Developing a comprehensive strategy for future malaria research requires focused attention on several critical areas. First, in-depth studies of parasite biology and genetics are essential, including genomic sequencing to identify genetic variations linked to drug resistance and transmission dynamics. Dissection of the molecular mechanisms at each stage of the parasite’s life cycle will help identify potential intervention points. A thorough understanding of the host immune response and genetics is also crucial. This includes exploring how the parasite evades immune detection, identifying host genetic factors influencing susceptibility or resistance, and developing strategies to enhance immune reactivity for more effective parasite clearance.

Vector biology and control are key research areas, particularly the genetic study of Anopheles mosquitoes to uncover factors that contribute to vector competence and insecticide resistance. Innovative vector control strategies, such as genetically modified mosquitoes and biological control agents, should also be explored. Additionally, vaccine development through antigen discovery, optimizing antigen delivery platforms, and rigorous clinical trials is critical. Improving diagnostics and surveillance, through the development of rapid diagnostic tests, molecular diagnostic tools, and leveraging geospatial technologies for more effective monitoring, will also be essential components of future malaria research efforts.

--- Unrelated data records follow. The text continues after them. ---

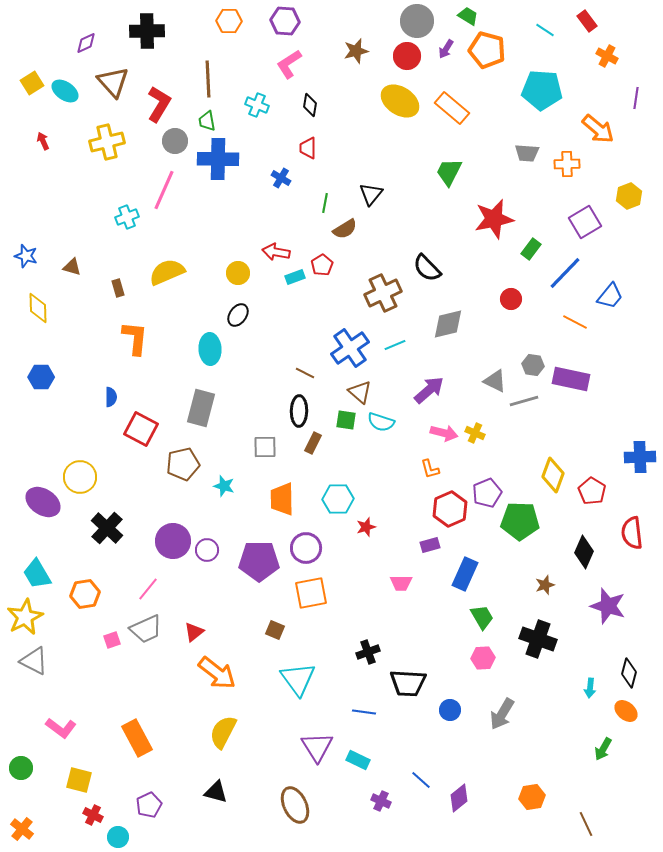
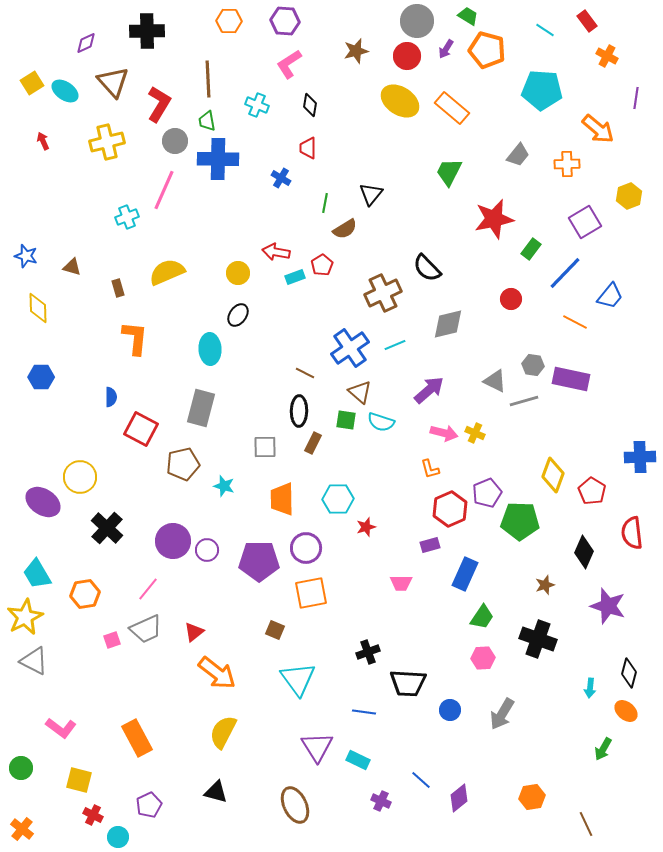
gray trapezoid at (527, 153): moved 9 px left, 2 px down; rotated 55 degrees counterclockwise
green trapezoid at (482, 617): rotated 64 degrees clockwise
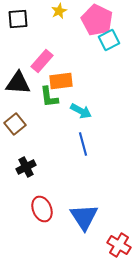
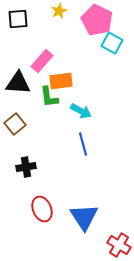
cyan square: moved 3 px right, 3 px down; rotated 35 degrees counterclockwise
black cross: rotated 18 degrees clockwise
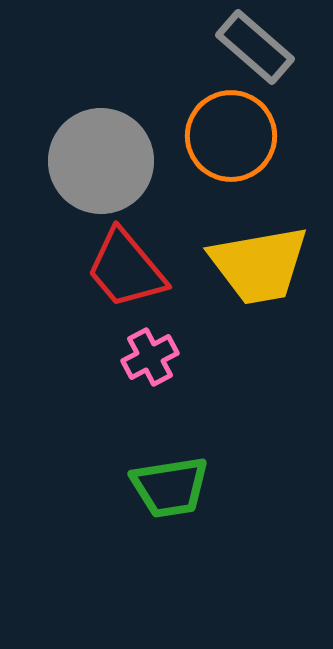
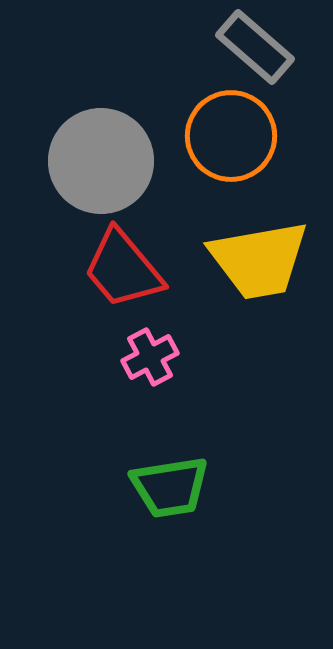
yellow trapezoid: moved 5 px up
red trapezoid: moved 3 px left
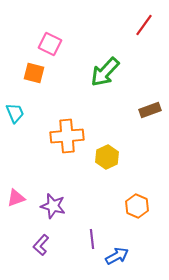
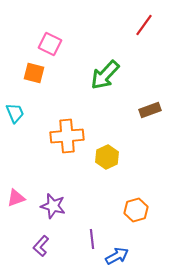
green arrow: moved 3 px down
orange hexagon: moved 1 px left, 4 px down; rotated 20 degrees clockwise
purple L-shape: moved 1 px down
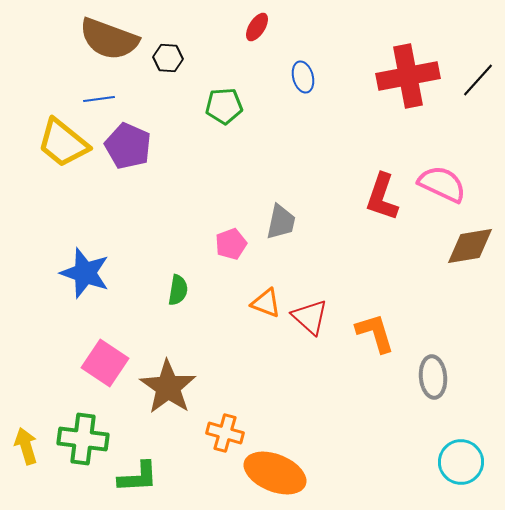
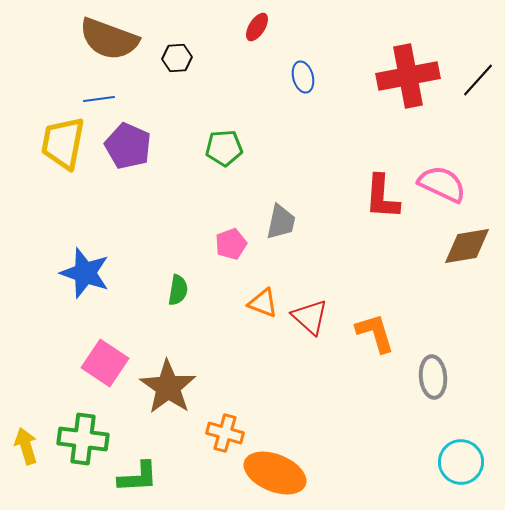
black hexagon: moved 9 px right; rotated 8 degrees counterclockwise
green pentagon: moved 42 px down
yellow trapezoid: rotated 62 degrees clockwise
red L-shape: rotated 15 degrees counterclockwise
brown diamond: moved 3 px left
orange triangle: moved 3 px left
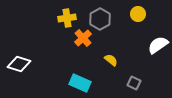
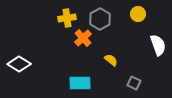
white semicircle: rotated 105 degrees clockwise
white diamond: rotated 15 degrees clockwise
cyan rectangle: rotated 25 degrees counterclockwise
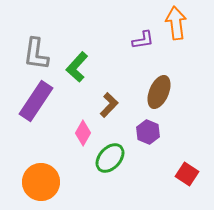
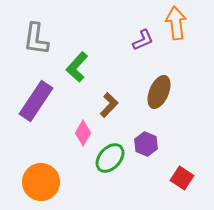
purple L-shape: rotated 15 degrees counterclockwise
gray L-shape: moved 15 px up
purple hexagon: moved 2 px left, 12 px down
red square: moved 5 px left, 4 px down
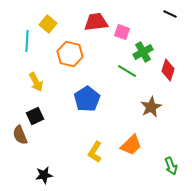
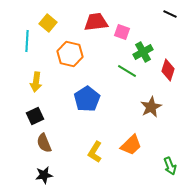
yellow square: moved 1 px up
yellow arrow: rotated 36 degrees clockwise
brown semicircle: moved 24 px right, 8 px down
green arrow: moved 1 px left
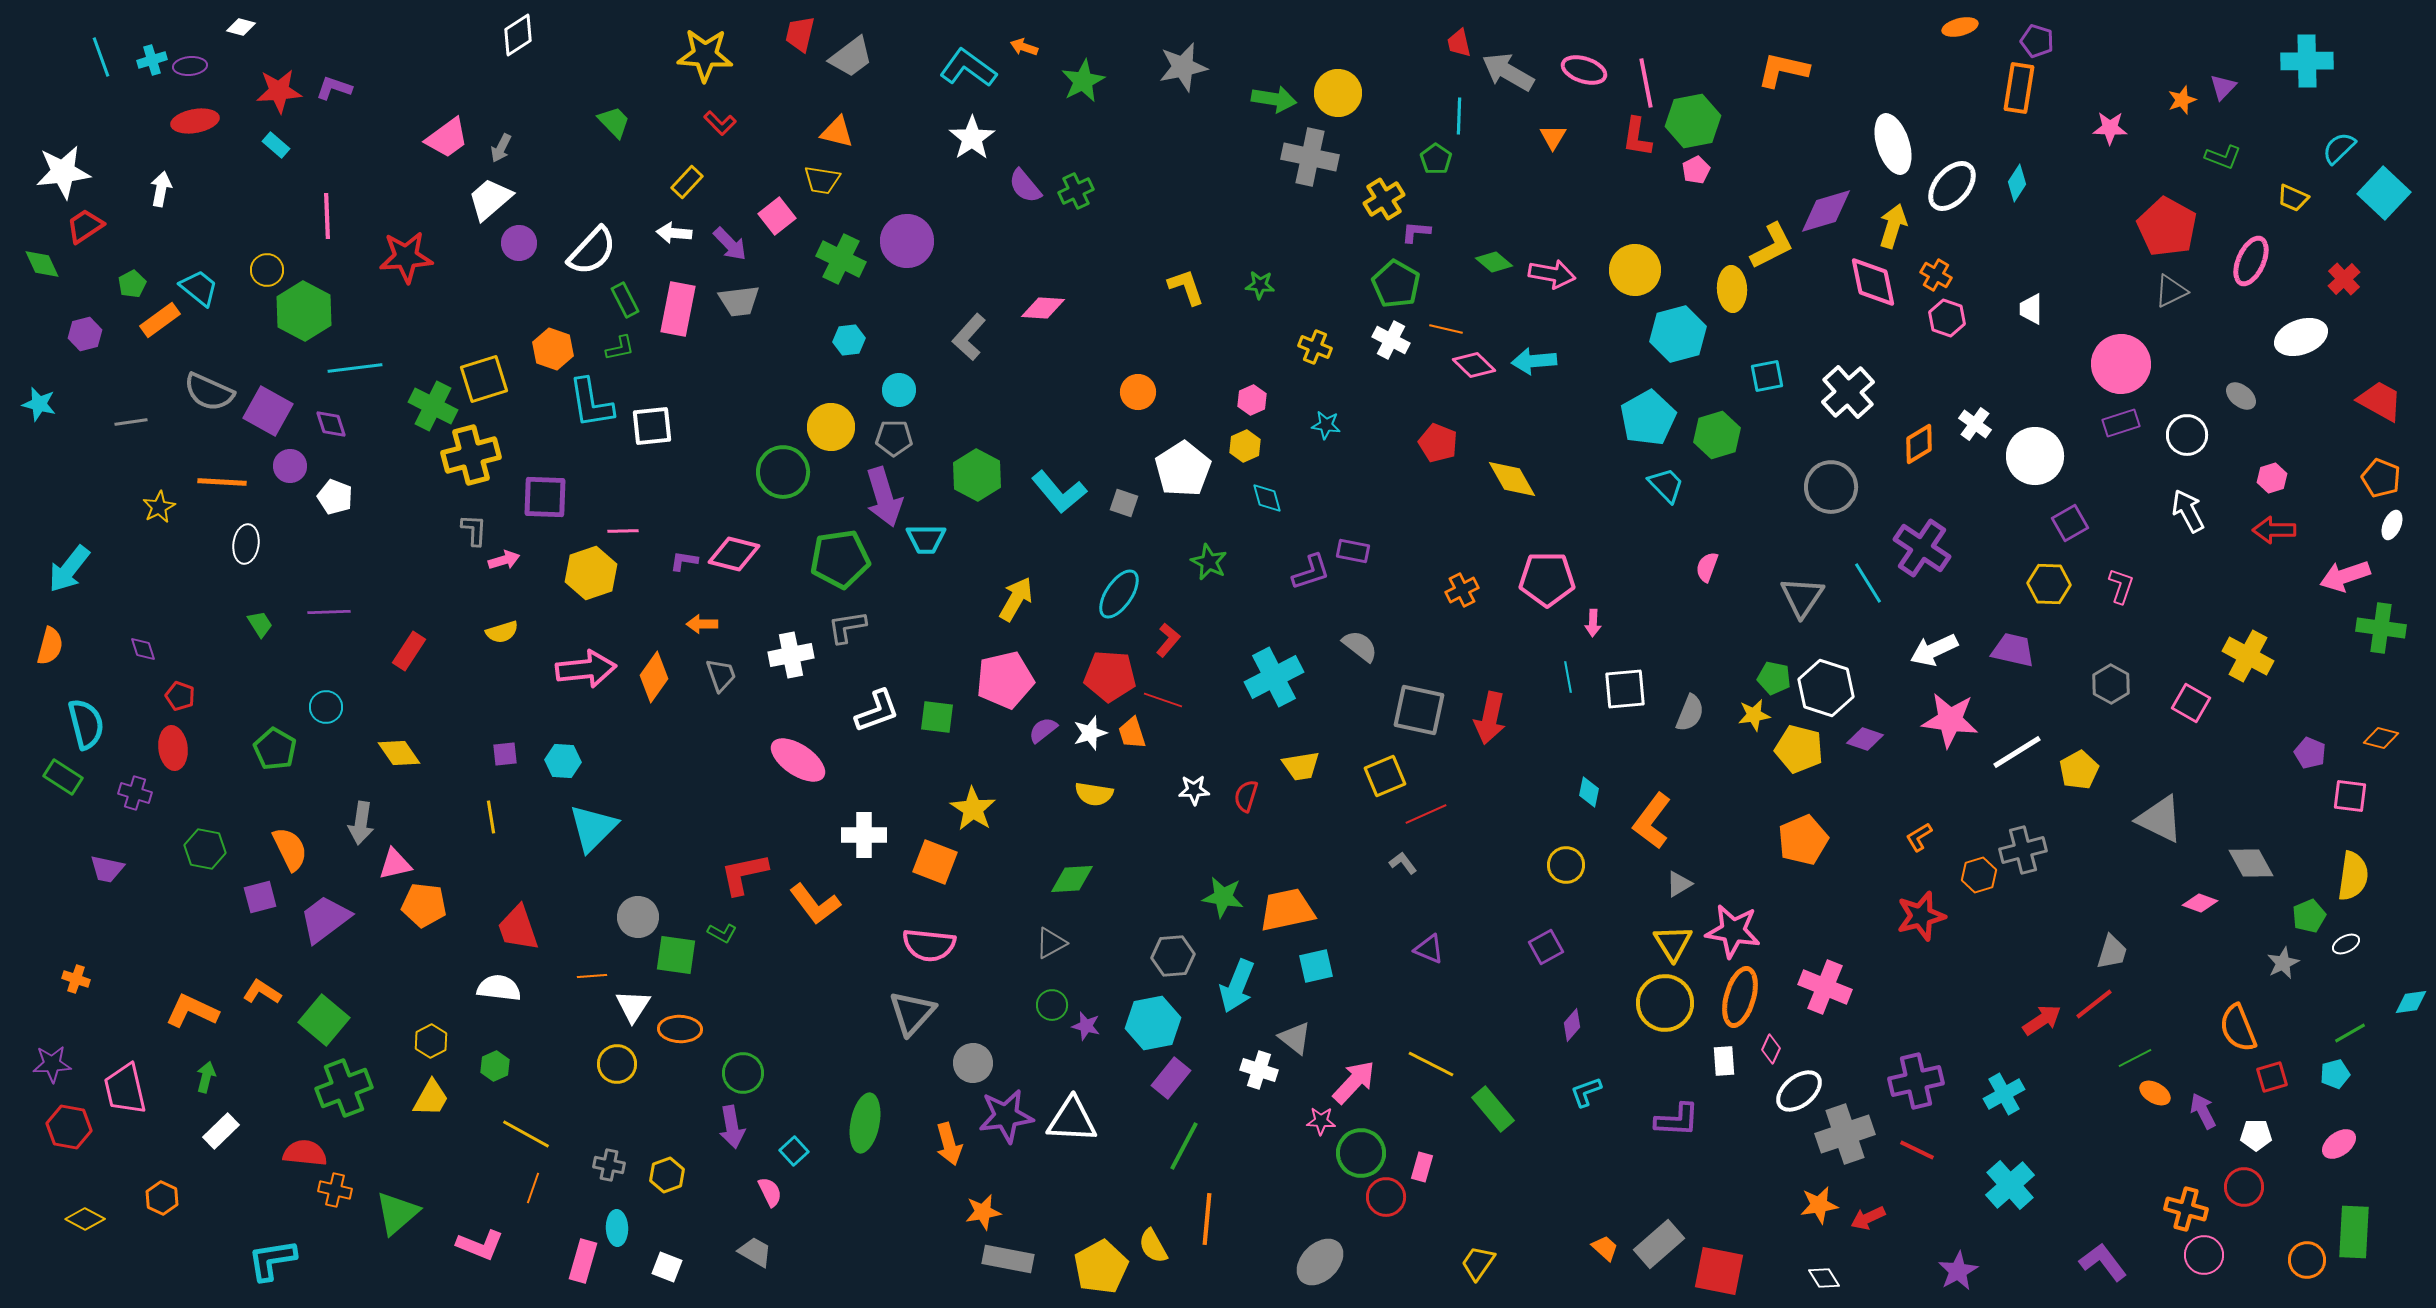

The control of malaria requires a comprehensive and integrated approach. Integrated Vector Management combines chemical, biological, and environmental strategies to effectively control mosquito populations while addressing insecticide resistance through measures such as rotating insecticides and incorporating non-chemical controls. Community engagement is crucial for ensuring the sustainability and acceptance of these initiatives. Universal access to effective treatment demands widespread distribution of antimalarial drugs, particularly ACTs, alongside regular updates to treatment guidelines based on evolving resistance patterns. Strengthening health infrastructure is essential for providing timely diagnosis and treatment, especially in remote areas. Preventive measures, including the use of insecticide-treated nets (ITNs), indoor residual spraying (IRS) in high-transmission zones, and chemoprophylaxis for vulnerable populations, are critical to reducing mosquito bites and preventing malaria transmission. Furthermore, enhancing surveillance and response systems through early detection, data integration, and adaptive management allows for rapid identification and containment of outbreaks.

Future drug development may aim to disrupt the malaria life cycle by focusing on both the pathogen and the host, as well as their interactions. Parasite targets include novel enzymes and metabolic pathways unique to Plasmodium, such as kinases and energy-associated pathways, to inhibit parasite development and replication. Strategies to block transmission involve targeting gametocyte development and preventing the parasite from invading the mosquito midgut. On the host side, enhancing the immune response to more effectively clear the parasite and reducing immunopathology are key strategies. Targeting host metabolic pathways to deprive the parasite of necessary nutrients or manipulating iron metabolism can inhibit parasite growth. Additionally, disrupting host-pathogen interactions with adhesion inhibition molecules can prevent complications like severe anemia and dysfunction of critical organs. Emphasizing multi-target and combination therapies through polypharmacology and optimized combination regimens can reduce the likelihood of resistance development and improve treatment efficacy. By integrating these approaches, future drug development can achieve more effective and sustainable malaria control.

In conclusion, while significant progress has been made in understanding the molecular and genetic underpinnings of malarial parasites, challenges remain in achieving comprehensive and sustainable disease control. Continued research into parasite biology, host‒parasite interactions, and immune responses, coupled with the development of novel therapeutic and preventive measures, is essential for overcoming the persistent burden of malaria.